● **Problem description**
Lay out the rows from the line with "Rendered at 1500 by 1125 pixels." to the line with "title Realized [53, 101, 1447, 290]" as a two-column CSV with the columns instruction and response. Use one CSV line per row, and put each field in quotes with its line breaks turned into spaces.

[Records from a collection]
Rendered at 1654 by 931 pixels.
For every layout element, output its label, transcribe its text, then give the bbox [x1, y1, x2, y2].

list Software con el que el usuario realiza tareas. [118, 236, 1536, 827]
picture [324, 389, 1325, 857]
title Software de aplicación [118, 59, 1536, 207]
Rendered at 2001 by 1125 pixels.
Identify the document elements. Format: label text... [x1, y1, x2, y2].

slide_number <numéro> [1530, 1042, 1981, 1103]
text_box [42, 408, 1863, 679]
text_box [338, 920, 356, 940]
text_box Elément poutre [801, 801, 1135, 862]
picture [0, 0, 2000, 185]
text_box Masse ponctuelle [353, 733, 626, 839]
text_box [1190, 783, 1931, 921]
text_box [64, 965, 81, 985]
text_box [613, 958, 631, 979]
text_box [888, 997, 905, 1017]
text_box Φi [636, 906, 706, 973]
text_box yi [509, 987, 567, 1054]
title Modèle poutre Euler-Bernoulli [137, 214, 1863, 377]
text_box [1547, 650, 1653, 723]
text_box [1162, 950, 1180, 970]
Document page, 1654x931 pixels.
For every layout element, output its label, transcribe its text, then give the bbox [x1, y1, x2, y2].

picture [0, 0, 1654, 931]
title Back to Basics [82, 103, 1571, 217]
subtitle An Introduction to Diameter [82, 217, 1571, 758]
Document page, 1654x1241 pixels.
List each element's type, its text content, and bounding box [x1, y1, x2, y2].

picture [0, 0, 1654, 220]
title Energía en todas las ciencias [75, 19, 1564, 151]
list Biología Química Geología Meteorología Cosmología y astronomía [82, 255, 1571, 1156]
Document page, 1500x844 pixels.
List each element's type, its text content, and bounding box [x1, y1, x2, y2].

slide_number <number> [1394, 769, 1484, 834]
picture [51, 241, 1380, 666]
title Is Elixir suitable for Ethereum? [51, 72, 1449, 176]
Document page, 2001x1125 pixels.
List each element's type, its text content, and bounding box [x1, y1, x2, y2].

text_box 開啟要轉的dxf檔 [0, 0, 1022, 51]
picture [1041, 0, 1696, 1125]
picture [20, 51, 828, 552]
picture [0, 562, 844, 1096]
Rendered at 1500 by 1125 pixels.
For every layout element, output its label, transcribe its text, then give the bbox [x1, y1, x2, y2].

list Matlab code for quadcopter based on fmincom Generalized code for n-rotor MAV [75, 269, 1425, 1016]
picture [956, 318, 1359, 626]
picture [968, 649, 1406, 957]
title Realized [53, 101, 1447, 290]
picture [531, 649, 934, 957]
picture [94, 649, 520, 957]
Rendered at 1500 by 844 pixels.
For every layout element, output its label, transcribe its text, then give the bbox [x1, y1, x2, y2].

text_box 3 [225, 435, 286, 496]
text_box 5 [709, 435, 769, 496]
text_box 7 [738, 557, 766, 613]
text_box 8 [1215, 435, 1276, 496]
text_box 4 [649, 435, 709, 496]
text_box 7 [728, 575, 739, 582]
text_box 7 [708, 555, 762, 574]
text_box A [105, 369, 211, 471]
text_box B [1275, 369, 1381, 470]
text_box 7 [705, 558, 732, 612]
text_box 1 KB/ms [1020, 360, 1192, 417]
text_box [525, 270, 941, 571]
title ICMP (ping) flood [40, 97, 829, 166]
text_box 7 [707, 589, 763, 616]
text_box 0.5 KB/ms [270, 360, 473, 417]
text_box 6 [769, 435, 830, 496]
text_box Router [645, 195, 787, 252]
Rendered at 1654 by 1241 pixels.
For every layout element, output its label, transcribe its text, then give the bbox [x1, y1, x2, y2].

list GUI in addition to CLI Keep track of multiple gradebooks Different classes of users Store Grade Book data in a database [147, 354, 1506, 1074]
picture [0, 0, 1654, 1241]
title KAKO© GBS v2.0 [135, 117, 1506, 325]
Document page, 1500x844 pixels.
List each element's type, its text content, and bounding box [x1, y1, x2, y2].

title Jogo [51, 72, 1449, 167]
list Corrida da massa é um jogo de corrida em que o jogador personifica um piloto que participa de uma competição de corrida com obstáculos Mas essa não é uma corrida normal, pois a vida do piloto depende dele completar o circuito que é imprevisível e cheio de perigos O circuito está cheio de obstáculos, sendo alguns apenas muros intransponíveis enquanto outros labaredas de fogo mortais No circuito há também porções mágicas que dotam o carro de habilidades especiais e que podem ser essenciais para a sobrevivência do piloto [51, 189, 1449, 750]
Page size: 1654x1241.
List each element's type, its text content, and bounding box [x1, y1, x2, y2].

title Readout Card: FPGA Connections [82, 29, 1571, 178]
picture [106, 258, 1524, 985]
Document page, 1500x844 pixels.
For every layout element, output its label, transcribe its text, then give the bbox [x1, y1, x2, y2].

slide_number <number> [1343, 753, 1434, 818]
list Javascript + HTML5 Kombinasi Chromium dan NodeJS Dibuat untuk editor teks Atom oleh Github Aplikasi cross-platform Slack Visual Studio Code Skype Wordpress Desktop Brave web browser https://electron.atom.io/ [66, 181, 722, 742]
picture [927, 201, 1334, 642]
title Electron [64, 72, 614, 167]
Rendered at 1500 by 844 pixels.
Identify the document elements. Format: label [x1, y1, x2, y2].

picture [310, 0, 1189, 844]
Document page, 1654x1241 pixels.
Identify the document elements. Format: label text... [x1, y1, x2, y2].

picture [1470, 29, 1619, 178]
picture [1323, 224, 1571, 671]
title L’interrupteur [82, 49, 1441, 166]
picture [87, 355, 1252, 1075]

● **Result of this task**
instruction,response
"Rendered at 1500 by 1125 pixels. For every layout element, output its label, transcribe its text, then give the bbox [x1, y1, x2, y2].","list Matlab code for quadcopter based on fmincom Generalized code for n-rotor MAV [75, 269, 1425, 1016] picture [956, 318, 1359, 626] picture [968, 649, 1406, 957] title Realized [53, 101, 1447, 290]"